## Your task
Search the records for the word "Right" and report each line that has it.

Human pose keypoint data
★ ★ ★
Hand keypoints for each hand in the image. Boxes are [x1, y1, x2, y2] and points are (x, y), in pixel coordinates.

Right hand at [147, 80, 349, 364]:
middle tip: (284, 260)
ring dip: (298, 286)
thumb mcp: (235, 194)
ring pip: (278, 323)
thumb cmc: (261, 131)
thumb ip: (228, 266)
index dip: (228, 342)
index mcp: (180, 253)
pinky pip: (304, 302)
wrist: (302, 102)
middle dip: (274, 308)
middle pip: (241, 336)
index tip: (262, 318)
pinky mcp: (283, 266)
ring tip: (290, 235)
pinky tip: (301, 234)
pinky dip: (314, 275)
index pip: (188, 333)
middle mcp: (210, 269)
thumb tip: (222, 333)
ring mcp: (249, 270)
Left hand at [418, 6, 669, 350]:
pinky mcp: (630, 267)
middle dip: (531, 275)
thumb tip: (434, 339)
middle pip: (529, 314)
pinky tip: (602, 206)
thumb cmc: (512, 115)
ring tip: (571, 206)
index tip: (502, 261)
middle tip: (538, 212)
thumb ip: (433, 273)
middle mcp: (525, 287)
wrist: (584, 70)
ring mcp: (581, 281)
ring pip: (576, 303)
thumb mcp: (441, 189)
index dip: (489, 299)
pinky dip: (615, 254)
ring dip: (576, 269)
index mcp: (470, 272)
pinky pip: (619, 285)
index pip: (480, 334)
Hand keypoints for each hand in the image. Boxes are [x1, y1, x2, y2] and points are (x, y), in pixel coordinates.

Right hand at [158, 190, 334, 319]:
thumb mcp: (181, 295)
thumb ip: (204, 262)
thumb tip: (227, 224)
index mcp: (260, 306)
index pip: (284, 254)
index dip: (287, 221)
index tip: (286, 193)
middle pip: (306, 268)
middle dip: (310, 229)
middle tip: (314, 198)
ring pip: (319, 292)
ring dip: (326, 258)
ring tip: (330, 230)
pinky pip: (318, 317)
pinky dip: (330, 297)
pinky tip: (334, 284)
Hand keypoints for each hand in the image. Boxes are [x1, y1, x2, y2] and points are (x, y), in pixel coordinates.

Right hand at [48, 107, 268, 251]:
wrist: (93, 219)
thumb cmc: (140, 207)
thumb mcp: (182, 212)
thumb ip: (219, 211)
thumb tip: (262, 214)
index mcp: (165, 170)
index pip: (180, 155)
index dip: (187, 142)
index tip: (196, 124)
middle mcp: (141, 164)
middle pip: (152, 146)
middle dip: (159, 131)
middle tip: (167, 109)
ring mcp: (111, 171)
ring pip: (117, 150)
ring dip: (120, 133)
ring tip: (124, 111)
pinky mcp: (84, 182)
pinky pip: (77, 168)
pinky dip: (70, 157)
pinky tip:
★ ★ ★
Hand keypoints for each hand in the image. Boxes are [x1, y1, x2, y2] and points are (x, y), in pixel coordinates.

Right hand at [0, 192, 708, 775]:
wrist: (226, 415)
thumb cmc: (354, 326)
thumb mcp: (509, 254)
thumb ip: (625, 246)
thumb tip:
★ ★ ★
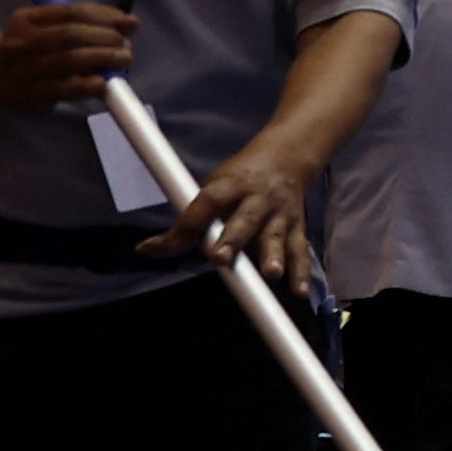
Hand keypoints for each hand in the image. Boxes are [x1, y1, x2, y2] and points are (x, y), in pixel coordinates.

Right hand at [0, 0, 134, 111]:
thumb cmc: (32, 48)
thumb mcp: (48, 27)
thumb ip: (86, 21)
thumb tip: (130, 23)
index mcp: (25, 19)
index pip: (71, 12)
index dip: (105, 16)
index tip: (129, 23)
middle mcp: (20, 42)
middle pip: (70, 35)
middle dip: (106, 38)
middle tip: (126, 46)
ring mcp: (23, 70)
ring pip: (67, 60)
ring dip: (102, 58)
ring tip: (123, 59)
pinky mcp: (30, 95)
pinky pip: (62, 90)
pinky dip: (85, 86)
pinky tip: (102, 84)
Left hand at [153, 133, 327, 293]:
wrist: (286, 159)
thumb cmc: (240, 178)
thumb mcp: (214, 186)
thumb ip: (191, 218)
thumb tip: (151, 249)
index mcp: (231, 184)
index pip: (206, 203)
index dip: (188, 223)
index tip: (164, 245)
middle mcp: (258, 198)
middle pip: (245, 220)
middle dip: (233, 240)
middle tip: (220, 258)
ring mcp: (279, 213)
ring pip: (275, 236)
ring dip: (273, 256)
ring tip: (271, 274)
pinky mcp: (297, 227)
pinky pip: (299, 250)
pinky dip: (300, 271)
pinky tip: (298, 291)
★ ★ ★
## Response area
Right hand at [147, 80, 349, 364]:
Right hand at [158, 190, 334, 319]:
Right hand at [48, 107, 268, 251]:
Right hand at [0, 192, 708, 775]:
Right hand at [0, 0, 134, 111]:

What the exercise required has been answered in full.